I've read a description of how they are supposed to work and wonder how that squares with occassional retorqing the cylinder heads.

Has anyone put studs in the heads? Got a part number from a bolt house?

Got thoughts, feelings, emotional upheavals on the topic?

This has been tried along with even normal Grade 8 bolts with the same results, not good enough. The Torque to yeild bolts have more of a purpose then just being thrown away after use, they stretch to a point that helps keep the proper torque on the heads and the gaskets.

I guarantee you haven't gone through the number of cylinder heads or gaskets that I have on a 4.0 and I still to this day simply buy new bolts, every other time ;)
 
Re-torquing the bolts is just something you do on engines that have head gasket problems in the world where I live - a lot of stuff is dusty in here, so I apologize for my ignorance. I've never heard of an engine rebuilder till now that does not recommend retorquing after run in on a motor that's not going to be disassembled at the end of a race. That whole torque to yield idea for someone without an engineer's understanding just doesn't set well. If however, Doug904 says "every other time" that makes me feel better. I'll take the combined advice and go buy some bolts. Thanks Pete.

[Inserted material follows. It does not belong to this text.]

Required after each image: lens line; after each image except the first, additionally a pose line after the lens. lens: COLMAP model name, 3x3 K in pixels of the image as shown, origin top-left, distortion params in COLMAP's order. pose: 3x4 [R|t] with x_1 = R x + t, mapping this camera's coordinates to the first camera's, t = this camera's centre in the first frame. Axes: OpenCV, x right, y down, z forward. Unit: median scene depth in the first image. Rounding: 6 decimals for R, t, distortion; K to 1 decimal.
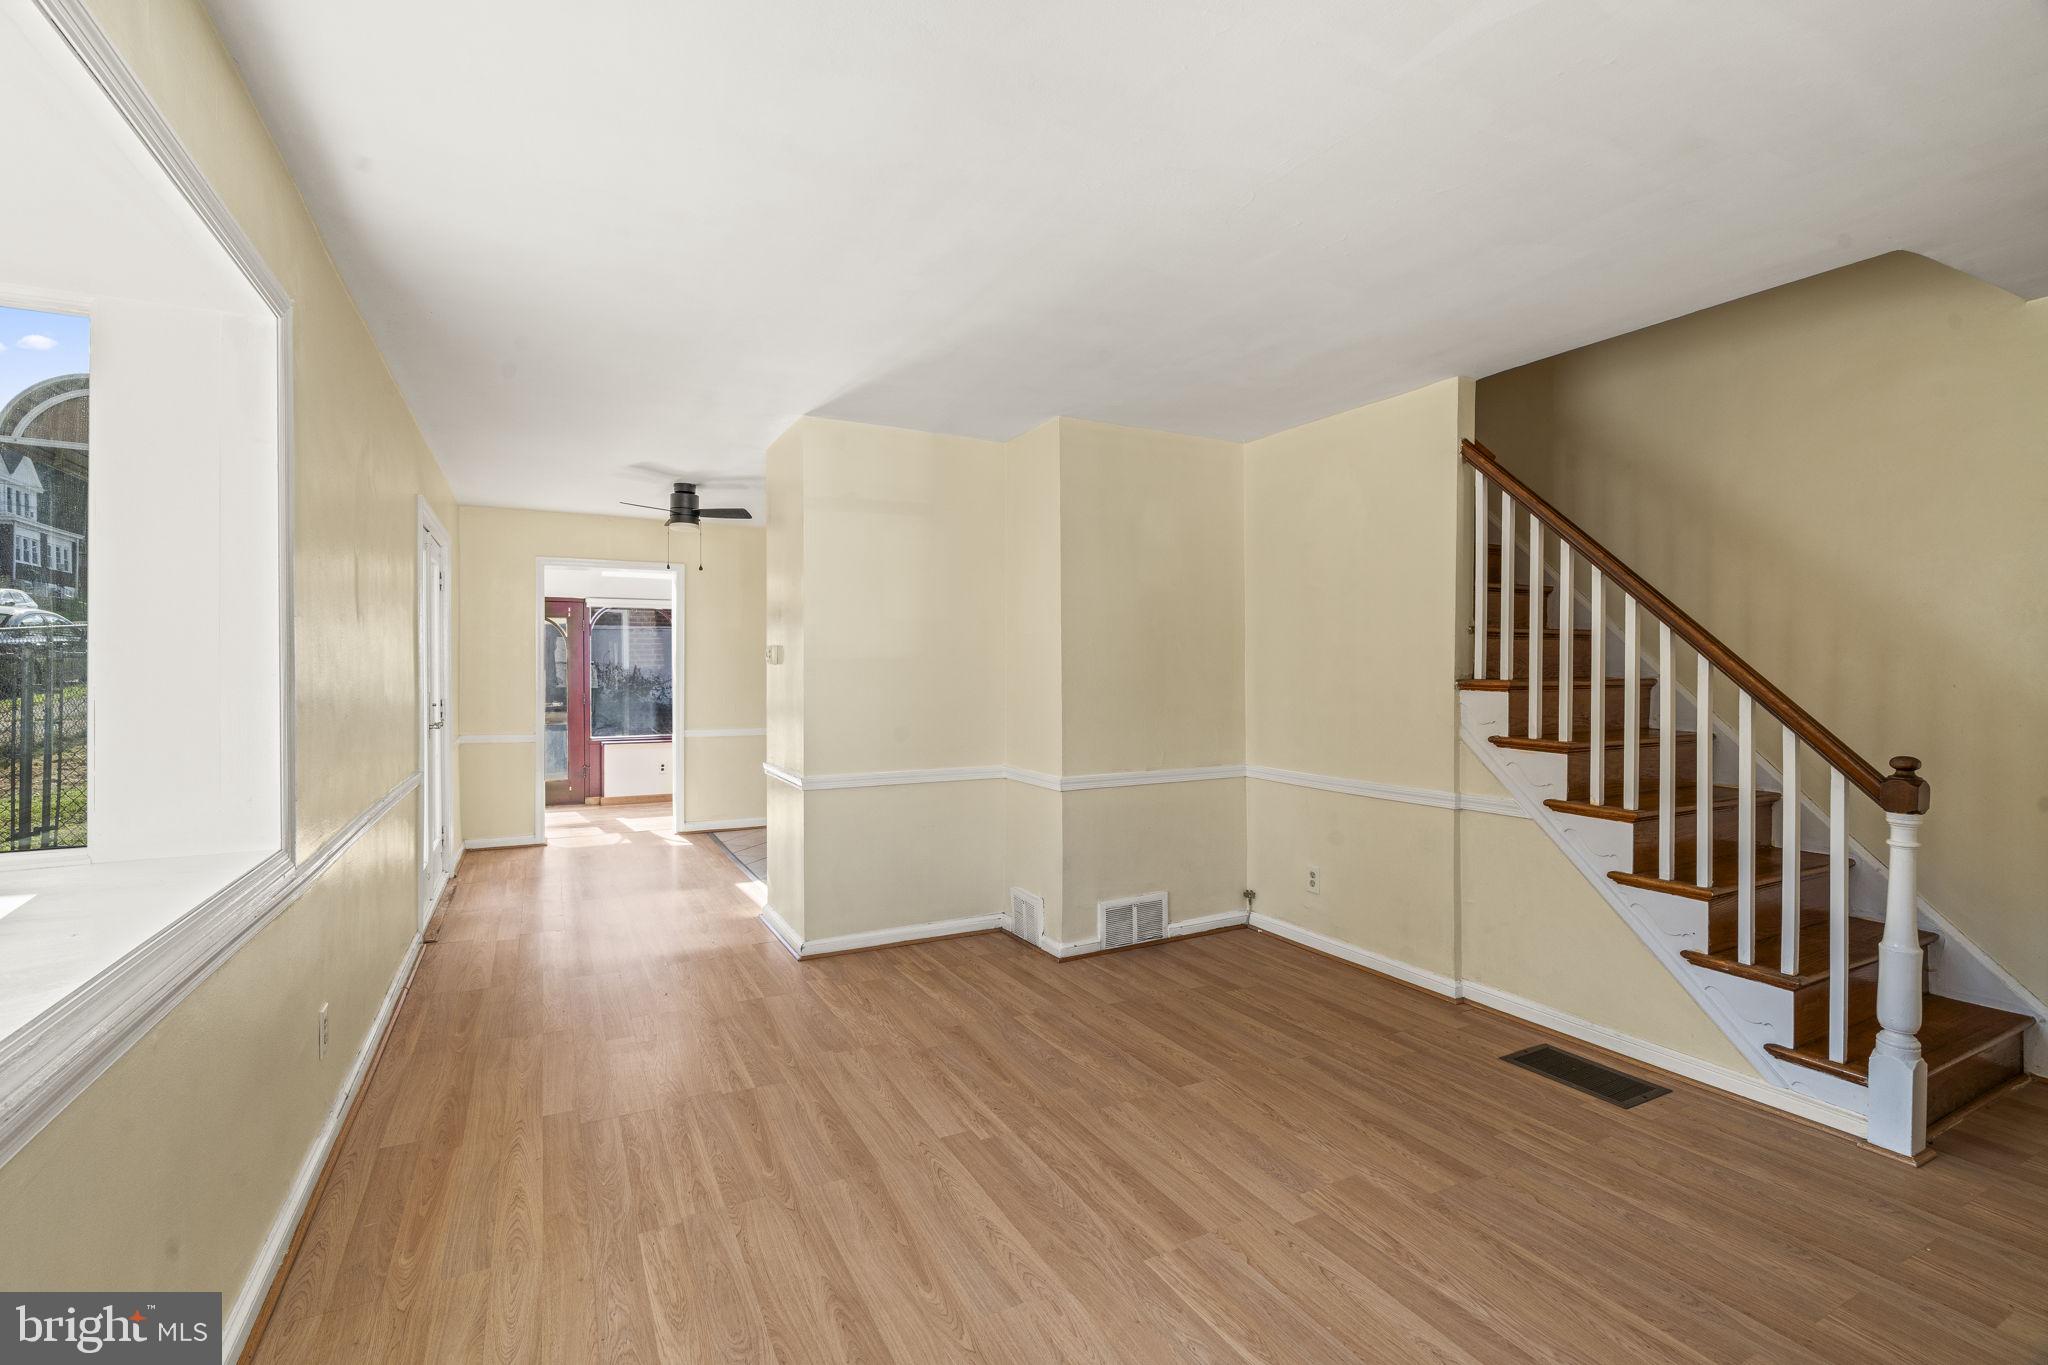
lens RADIAL K [[963.0, 0, 1017.7], [0, 963.0, 680.5], [0, 0, 1]] dist [-0.002956, 0.000270]
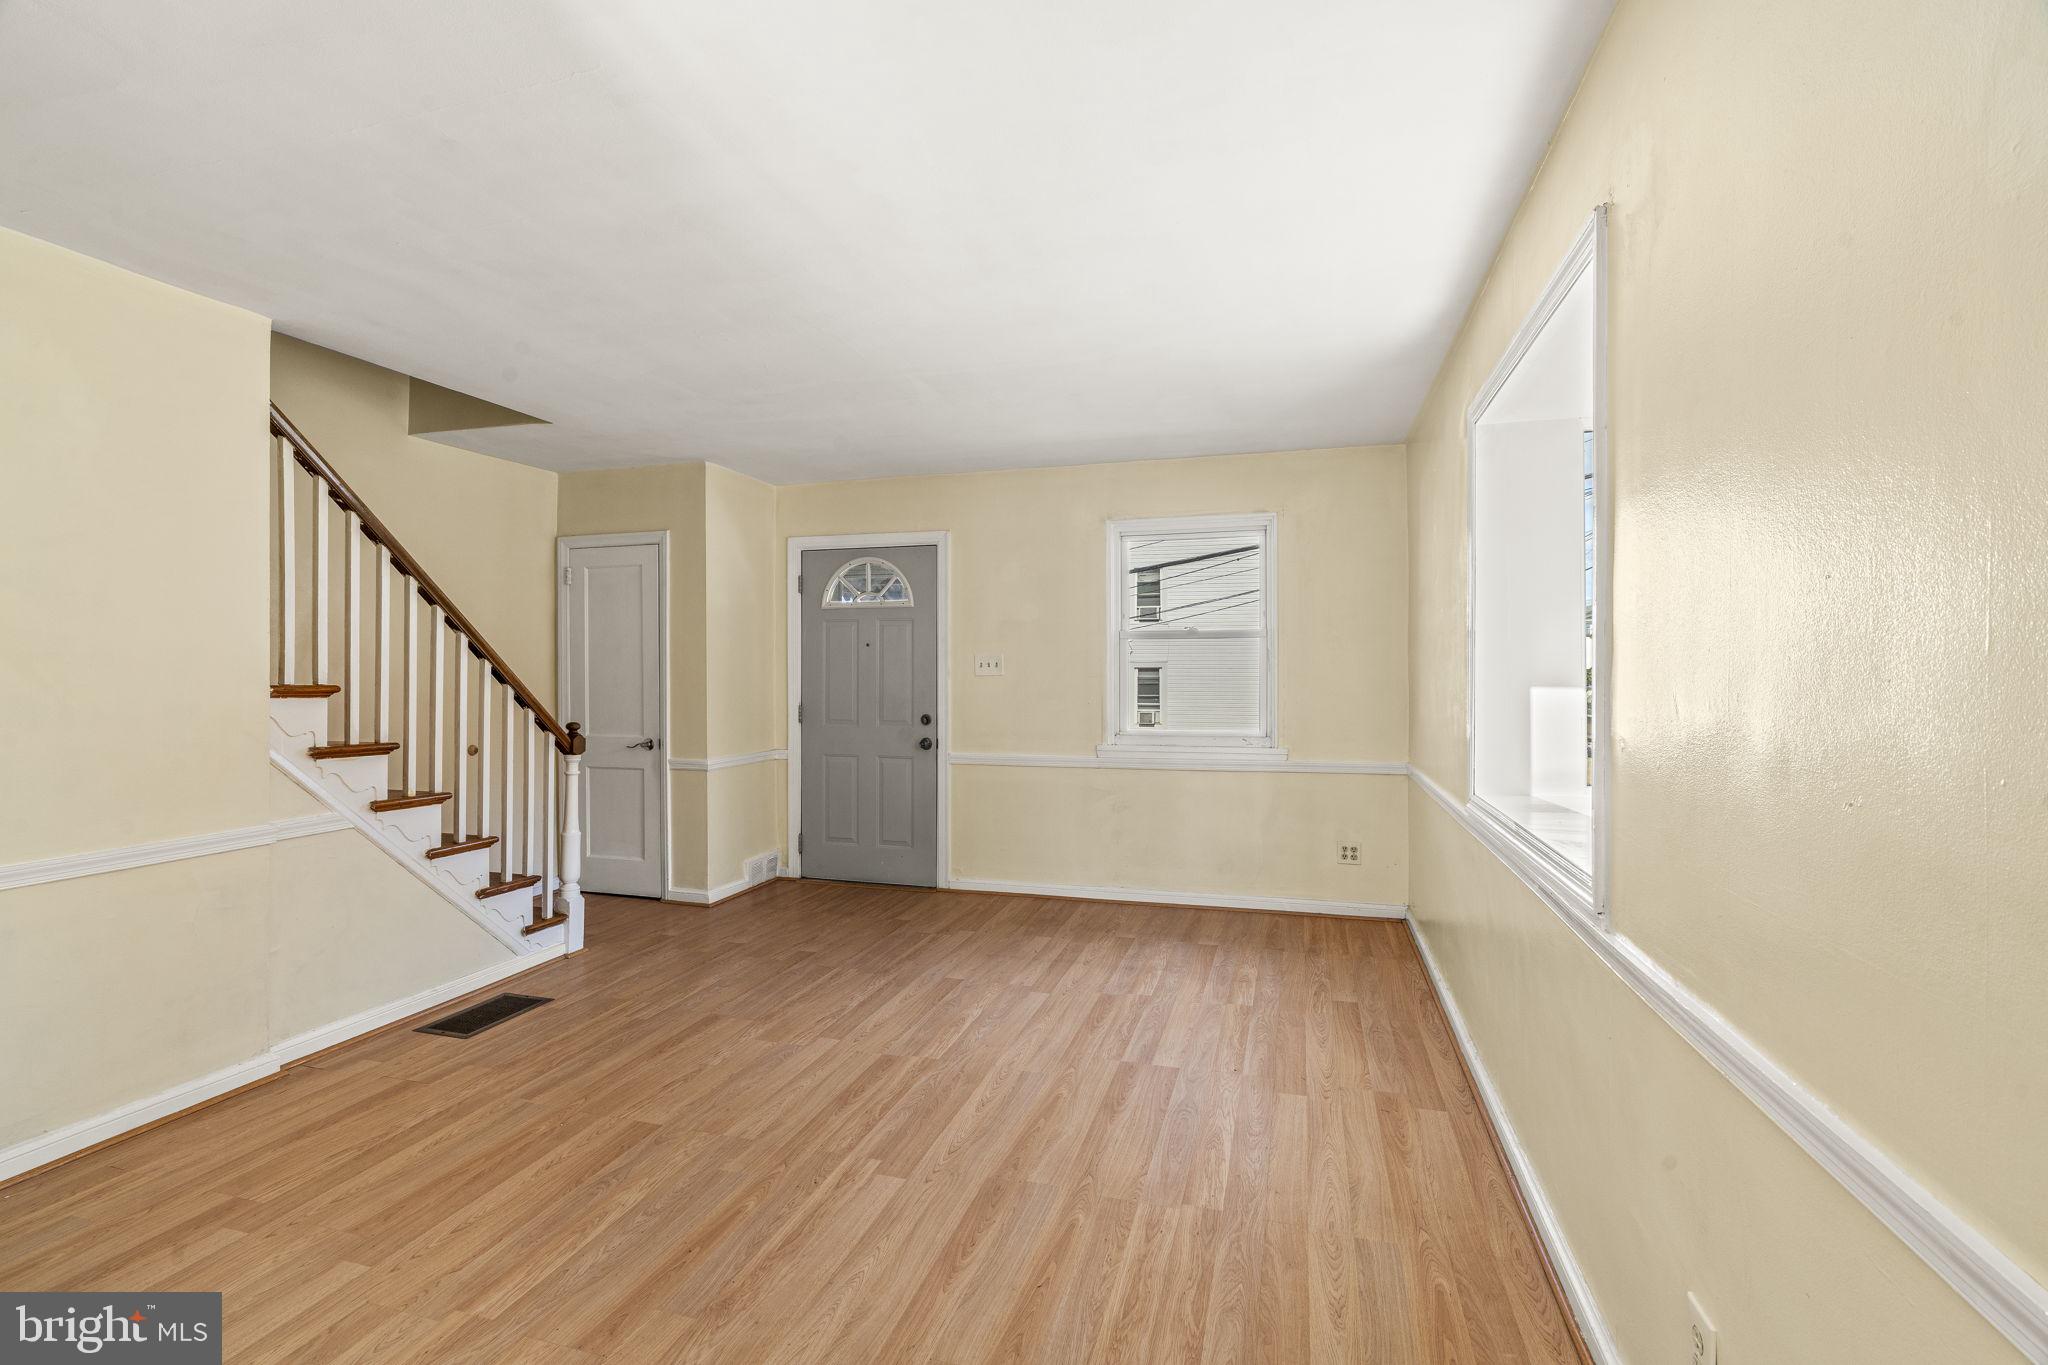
lens RADIAL K [[963.0, 0, 1021.1], [0, 963.0, 669.4], [0, 0, 1]] dist [-0.002956, 0.000270]
pose [[-0.738075, 0.003420, 0.674710, -0.855902], [0.011741, 0.999901, 0.007776, -0.021688], [-0.674616, 0.013661, -0.738042, 1.739184]]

But - all bolts stretch - so what is different about the torque to yield if you don't mind going down a purely academic route.
 
When a bolt yields, the stretch is permanent. If you don't yield the bolt, it will contract back to it's original size (approximately).
 
Re-torquing the bolts is just something you do on engines that have head gasket problems in the world where I live - a lot of stuff is dusty in here, so I apologize for my ignorance. I've never heard of an engine rebuilder till now that does not recommend retorquing after run in on a motor that's not going to be disassembled at the end of a race. That whole torque to yield idea for someone without an engineer's understanding just doesn't set well. If however, Doug904 says "every other time" that makes me feel better. I'll take the combined advice and go buy some bolts. Thanks Pete.

But - all bolts stretch - so what is different about the torque to yield if you don't mind going down a purely academic route.

The real world isn't the same as race engines. Real people tear down the engine MAYBE once per 200,000 miles. Many race engines will never get anywhere near that mileage, and are much more prone to breakage and wear due to one-off engineering.

Torque to yield bolts do not respond well to -- nor do they need -- retorquing.